According to an early record of the martyrdom of Polycarp, the aged Smyrnan Christian leader, “the whole multitude both of the heathen and the Jews, who dwelt at Smyrna, cried out with uncontrollable fury” in demanding that Polycarp die by fire. the crowds even gathered wood for the fire, “the Jews especially, according to custom, eagerly assisting them in it” (Martyrdom of Polycarp 12, 13).

And their persecution increased the Roman problem, as Rome saw them as a separate group from the Jews.

Internal division was increasing and life-threatening. The Ephesian Christians had forsaken Christ, their first love. Believers at Pergamum and Thyatira were compromising with false teachings and immorality. The church at Sardis was “asleep” and dying spiritually. The Laodiceans were self-sufficient and proud.

Thus the first readers of these letters were facing a future as uncertain as our own. What would their external circumstances bring? What would come of their internal, moral, spiritual problems?

We face nothing in our future more difficult than what they faced in theirs.

How should we read Revelation?

There are several views about how Revelation should be interpreted. The following are short descriptions of the most common.

Preterist: the events recorded in Revelation have already been fulfilled.

Continuous Historical: Revelation is a forecast of the entire history of the church; this view attempts to correlate passages in the book with specific historical events. For instance, Barnes’ Notes comments on Revelation 8.8-9: “A third of the sea turned into blood, a third of the living creatures in the sea died, and a third of the ships were destroyed.” Barnes locates this event with the invasion of Rome by Genseric, at the head of the Vandals, in AD 428-468, and writes four pages to defend his position.

Theological Principles: Revelation is a religious philosophy of life which demonstrates how things turn out in a world where evil seems to be in control but God is the actual ruler.

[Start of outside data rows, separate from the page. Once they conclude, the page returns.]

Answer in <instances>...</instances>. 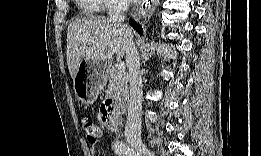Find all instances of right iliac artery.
I'll return each mask as SVG.
<instances>
[{
    "label": "right iliac artery",
    "mask_w": 261,
    "mask_h": 156,
    "mask_svg": "<svg viewBox=\"0 0 261 156\" xmlns=\"http://www.w3.org/2000/svg\"><path fill=\"white\" fill-rule=\"evenodd\" d=\"M114 151L117 155H139V153H135L133 149L129 148L125 143L122 141H116L113 145Z\"/></svg>",
    "instance_id": "82829eb1"
}]
</instances>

Social Interpretation: Revelation teaches a particular social agenda, in which God’s Kingdom overcomes the existing, hostile, godless powers.

Dispensational Premillennialism: a literal approach wherever possible, separating Israel from the Church, and teaching a literal rapture, 7-year tribulation, and 1000-year millennial rule of Christ on earth.

Historic Premillennialism: no rapture or 7-year tribulation.

Postmillennialism: Christ will return after the millennium.

Amillennialism: the prophecies of a future millennium are highly symbolic; seven sections move in parallel with one another.

I will give you my approach in a later study.

Jesus has been where we are right now. We will go through nothing today or this week which he and the first Christians did not face. He offers us the hope of his help and presence. We win!